━━━━━ MATERIAL PROVIDED

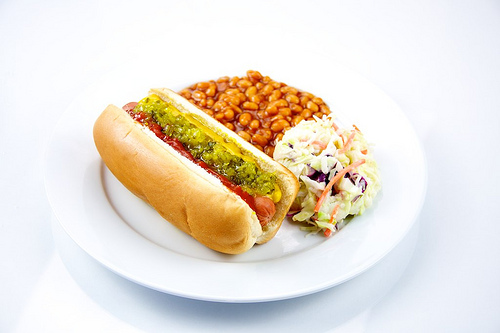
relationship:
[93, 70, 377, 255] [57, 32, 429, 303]
food on plate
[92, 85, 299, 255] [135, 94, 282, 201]
hotdog has condiments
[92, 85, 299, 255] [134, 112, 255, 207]
hotdog has ketchup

━━━━━━━━━━

→ **REQUIREMENT**:
Copy out every row above word for word, leaving out the pictures.

→ **WRITTEN SOLUTION**:
relationship:
[93, 70, 377, 255] [57, 32, 429, 303]
food on plate
[92, 85, 299, 255] [135, 94, 282, 201]
hotdog has condiments
[92, 85, 299, 255] [134, 112, 255, 207]
hotdog has ketchup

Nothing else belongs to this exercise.